Le statut de handicapé "hors-sujet" ?
Pour Pascale Ribes, vice-présidente du Conseil français de personnes handicapées pour les questions européennes (CFHE), "faire prévaloir le handicap dans cette affaire revient en quelque sorte à priver le patient de certains droits fondamentaux dont celui de mourir dans la dignité". Un contresens estime celle qui rappelle le comité de l’ONU récemment saisi est justement chargé de garantir le respect d’une "convention qui prône le respect des libertés fondamentales des personnes handicapées dans tous les domaines de la vie quotidienne sur la base de l’égalité avec les autres".

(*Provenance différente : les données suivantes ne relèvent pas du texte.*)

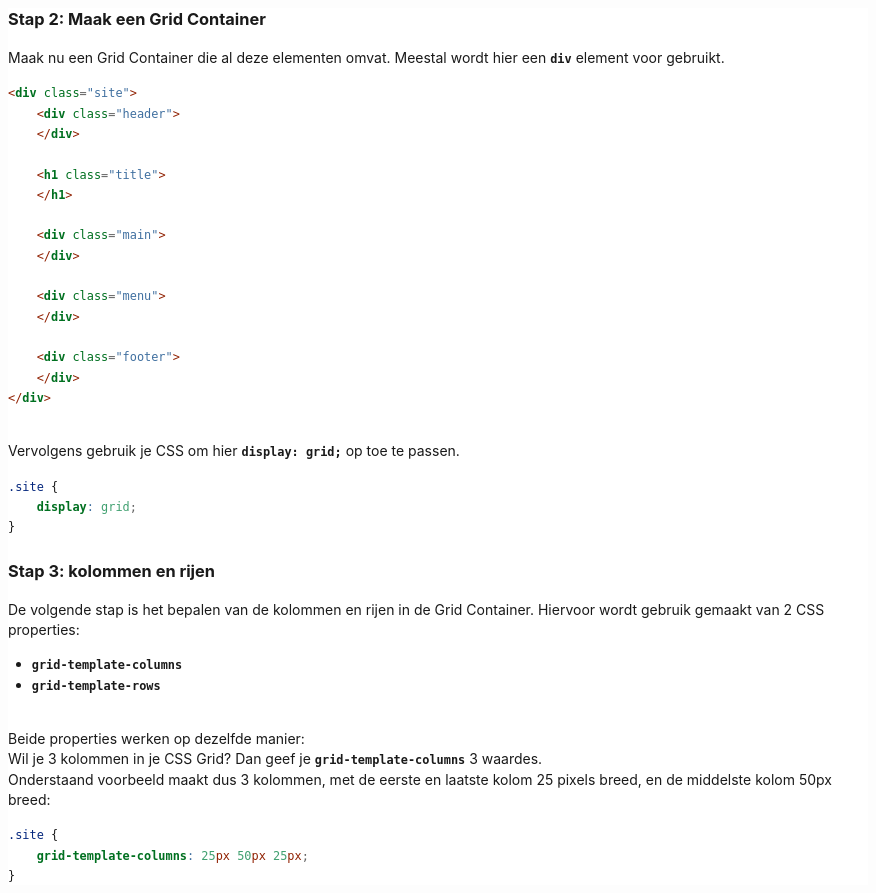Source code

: 

### Stap 2: Maak een Grid Container

Maak nu een Grid Container die al deze elementen omvat. Meestal wordt hier een **`div`** element voor gebruikt.


```html
<div class="site">
	<div class="header">
	</div>

	<h1 class="title">
	</h1>

	<div class="main">
	</div>

	<div class="menu">
	</div>

	<div class="footer">
	</div>
</div>
```


 \
Vervolgens gebruik je CSS om hier **`display: grid;`** op toe te passen.


```css
.site {
	display: grid;
}
```



### Stap 3: kolommen en rijen

De volgende stap is het bepalen van de kolommen en rijen in de Grid Container. Hiervoor wordt gebruik gemaakt van 2 CSS properties:



*   **`grid-template-columns`**
*   **`grid-template-rows`**

 \
Beide properties werken op dezelfde manier:  \
Wil je 3 kolommen in je CSS Grid? Dan geef je **`grid-template-columns`** 3 waardes. \
Onderstaand voorbeeld maakt dus 3 kolommen, met de eerste en laatste kolom 25 pixels breed, en de middelste kolom 50px breed:


```css
.site {
	grid-template-columns: 25px 50px 25px;
}
```
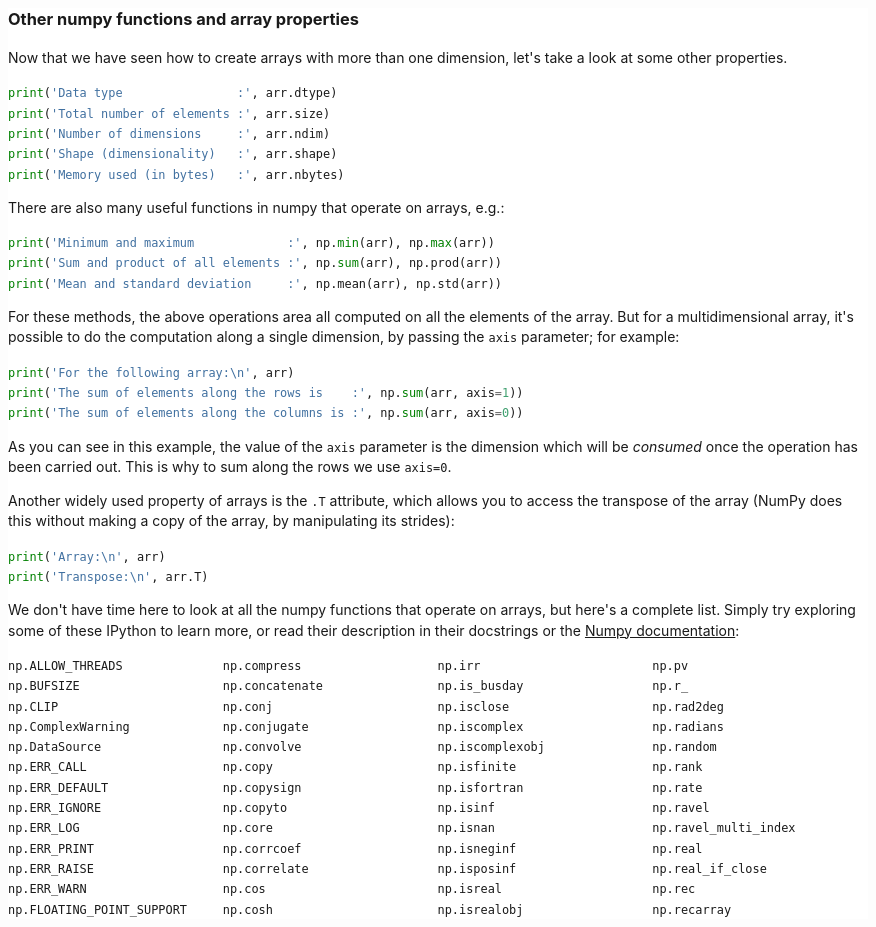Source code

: ### Other numpy functions and array properties

Now that we have seen how to create arrays with more than one dimension, let's take a look at some other properties.


```python
print('Data type                :', arr.dtype)
print('Total number of elements :', arr.size)
print('Number of dimensions     :', arr.ndim)
print('Shape (dimensionality)   :', arr.shape)
print('Memory used (in bytes)   :', arr.nbytes)
```

There are also many useful functions in numpy that operate on arrays, e.g.:


```python
print('Minimum and maximum             :', np.min(arr), np.max(arr))
print('Sum and product of all elements :', np.sum(arr), np.prod(arr))
print('Mean and standard deviation     :', np.mean(arr), np.std(arr))
```

For these methods, the above operations area all computed on all the elements of the array.  But for a multidimensional array, it's possible to do the computation along a single dimension, by passing the `axis` parameter; for example:


```python
print('For the following array:\n', arr)
print('The sum of elements along the rows is    :', np.sum(arr, axis=1))
print('The sum of elements along the columns is :', np.sum(arr, axis=0))
```

As you can see in this example, the value of the `axis` parameter is the dimension which will be *consumed* once the operation has been carried out.  This is why to sum along the rows we use `axis=0`.

Another widely used property of arrays is the `.T` attribute, which allows you to access the transpose of the array (NumPy does this without making a copy of the array, by manipulating its strides):


```python
print('Array:\n', arr)
print('Transpose:\n', arr.T)
```

We don't have time here to look at all the numpy functions that operate on arrays, but here's a complete list.  Simply try exploring some of these IPython to learn more, or read their description in their docstrings or the [Numpy documentation](http://docs.scipy.org/doc/numpy/reference/):

```
np.ALLOW_THREADS              np.compress                   np.irr                        np.pv
np.BUFSIZE                    np.concatenate                np.is_busday                  np.r_
np.CLIP                       np.conj                       np.isclose                    np.rad2deg
np.ComplexWarning             np.conjugate                  np.iscomplex                  np.radians
np.DataSource                 np.convolve                   np.iscomplexobj               np.random
np.ERR_CALL                   np.copy                       np.isfinite                   np.rank
np.ERR_DEFAULT                np.copysign                   np.isfortran                  np.rate
np.ERR_IGNORE                 np.copyto                     np.isinf                      np.ravel
np.ERR_LOG                    np.core                       np.isnan                      np.ravel_multi_index
np.ERR_PRINT                  np.corrcoef                   np.isneginf                   np.real
np.ERR_RAISE                  np.correlate                  np.isposinf                   np.real_if_close
np.ERR_WARN                   np.cos                        np.isreal                     np.rec
np.FLOATING_POINT_SUPPORT     np.cosh                       np.isrealobj                  np.recarray
```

Et de conclure : "Imaginez qu’on ait un traitement diffèrent en matière de droit à la vie pour les personnes en situation de handicap… Vincent Lambert est avant tout une personne avant d’être une personne en situation de handicap. C’est d’abord un sujet de droit, pas un objet de soins et à partir de là il convient de se demander : comment fait-on pour le restaurer dans sa dignité d’être humain à part entière, comment respecter au mieux ses volontés ?"
De l’avis des uns et des autres, une chose est certaine en tout cas, le jugement sur le fond du Comité des droits des personnes handicapées, s’il a lieu, devrait de nouveau donner matière à alimenter les débats autour de la fin de vie qui ne trouvent pas de réponse ferme et définitive.